The recession-era tale about a community of van dwellers in America also won Oscars for best picture and best actress, for Frances McDormand.
About 30 people had gathered at a small bar on The Bund, a historic district in central Shanghai, as early as 8:00 a.m. local time (0000 GMT) to support Zhao and watch the awards live on YouTube.
But the screening, hosted by the New York University alumni, didn’t start until 10 a.m., when organiser Kevin Ke got his VPN service to work.
“They cut the VPN,” Ke said, adding his WeChat account was shut down after he wrote a post praising Zhao.
The Cyberspace Administration of China did not respond to a Reuters request for comment.
Many Western apps such as YouTube are banned in China where the local internet is tightly regulated and often censored of content that could undermine the ruling Communist Party. A VPN service is needed to bypass the so-called Great Firewall.
Zhao’s win comes on the back of rising grassroots fervour for the government in China, where the Beijing-born director grew up.
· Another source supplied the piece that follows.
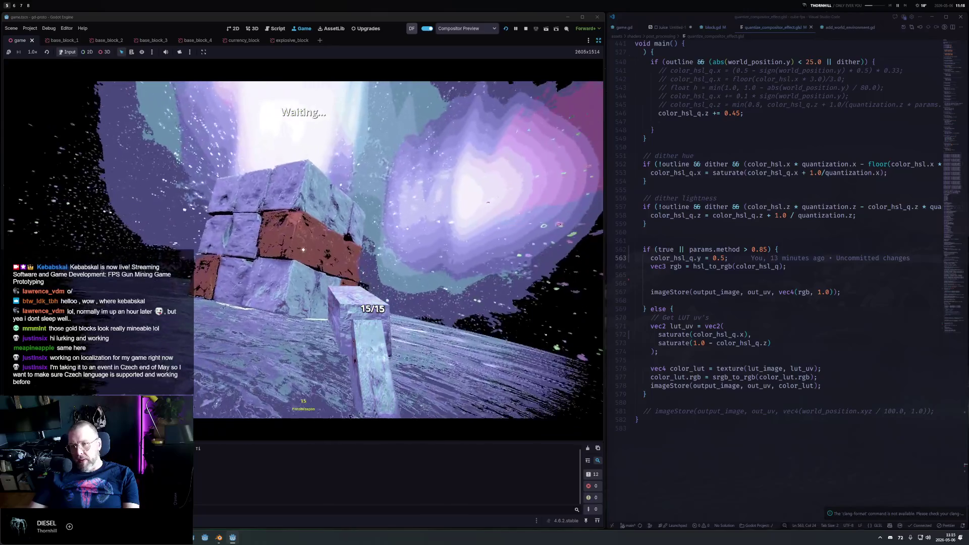
{"action": "key", "text": "Escape"}
{"action": "key", "text": "Escape"}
In March, some Chinese netizens said Zhao had insulted China and questioned her nationality following an interview she gave in 2013 in which she was critical of the country.
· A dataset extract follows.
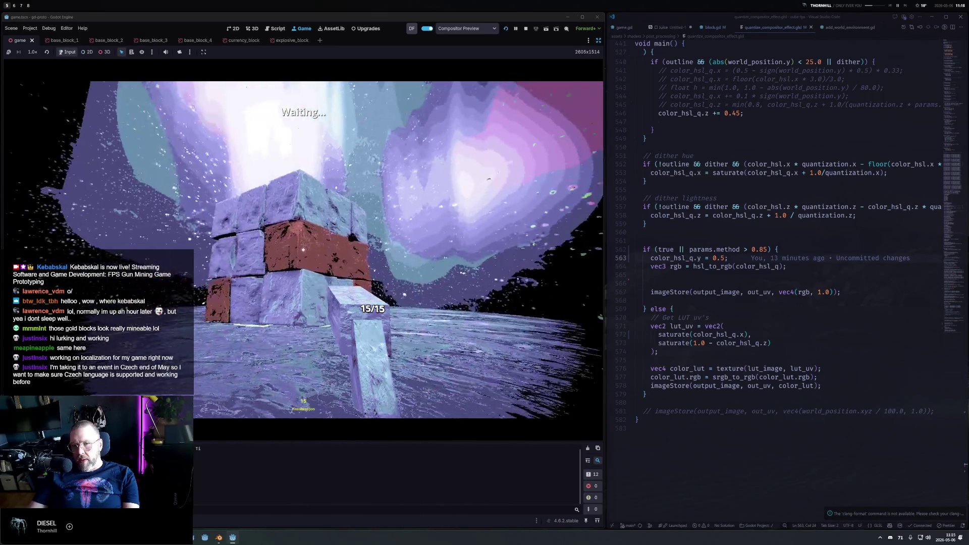
{"action": "left_click", "coordinate": [794, 317]}
{"action": "key", "text": "Up"}
{"action": "key", "text": "Up"}
{"action": "key", "text": "Up"}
Video snippets of Zhao’s acceptance of the best director award were posted on Chinese social media.
“I was a bit surprised that Zhao did not use Mandarin to say thank you,” said one user of China’s Twitter-like microblog Weibo. “Bong Joon-ho spoke in his native language.”
Bong, a Korean director, won four Oscars last year for Parasite.
Information on Nomadland has been scrubbed from Chinese ticketing platforms, film review websites and social media.
The movie’s release, slated for April 23 in mainland China, was suspended.
Chinese regulators have also directed local media not to broadcast the Oscars, which follows Zhao’s critical comments and the nomination of a documentary about Hong Kong’s 2019 protests.
“Somebody wants to bring her down, mafia-style on the internet,” Ke said.
“They’re trying to destroy her because she said China is a country full of lies,” he said in reference to her 2013 interview.